### Source records ###
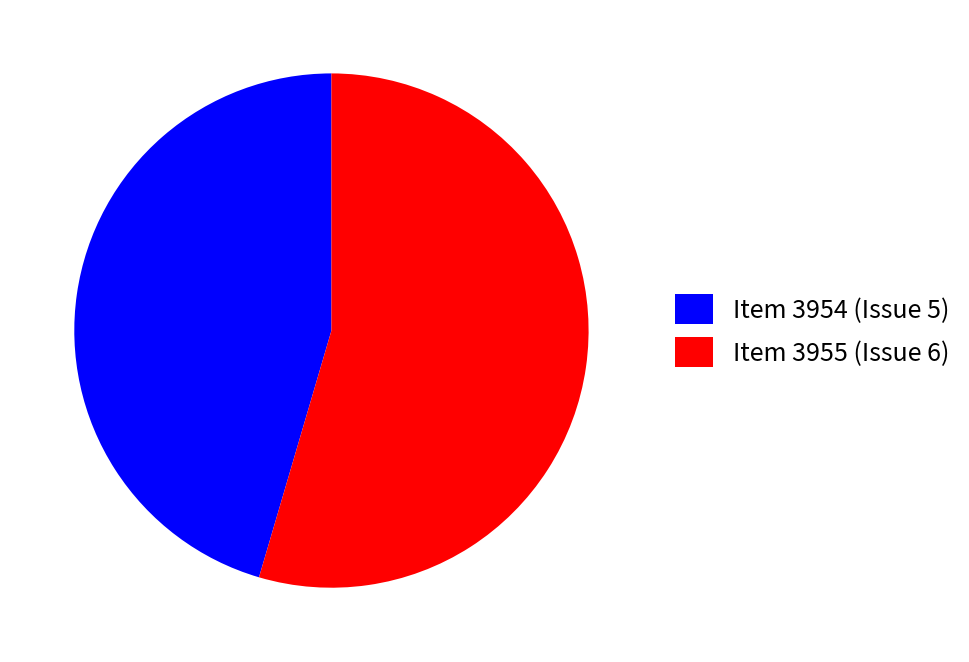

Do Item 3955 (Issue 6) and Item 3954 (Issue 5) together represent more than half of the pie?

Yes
###
### Source records ###
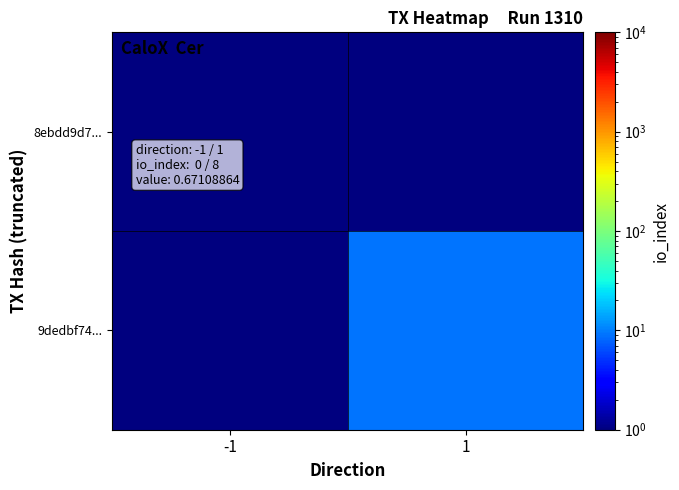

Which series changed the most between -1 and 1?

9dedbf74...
###
### Source records ###
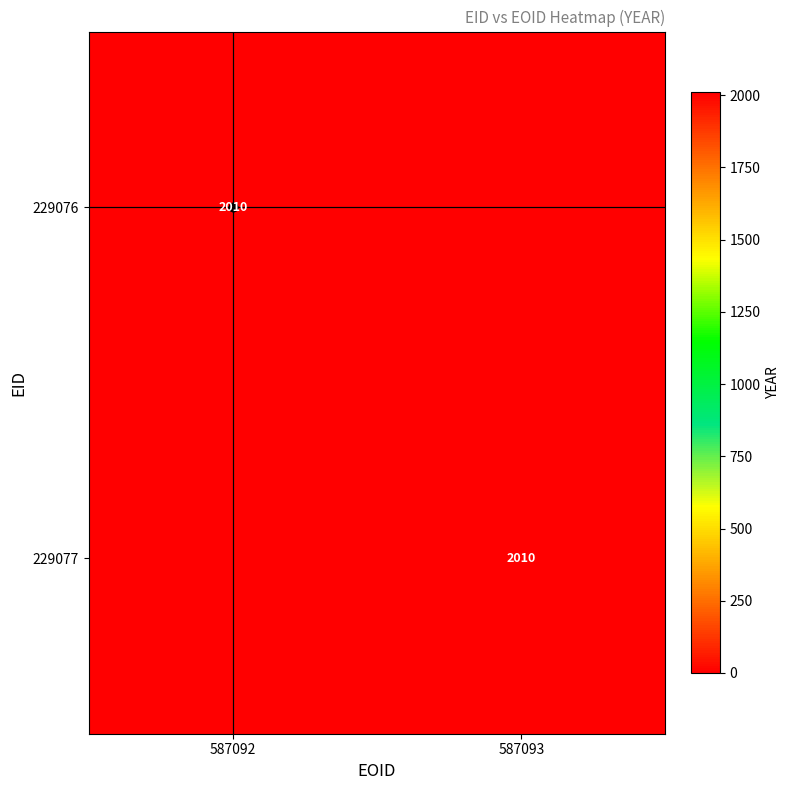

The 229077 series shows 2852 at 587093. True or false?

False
###
● What is expected
Find every line in the listing above that contains the string "series", and copy each of those lines. Case counts.

● Answer space
Which series changed the most between -1 and 1?
The 229077 series shows 2852 at 587093. True or false?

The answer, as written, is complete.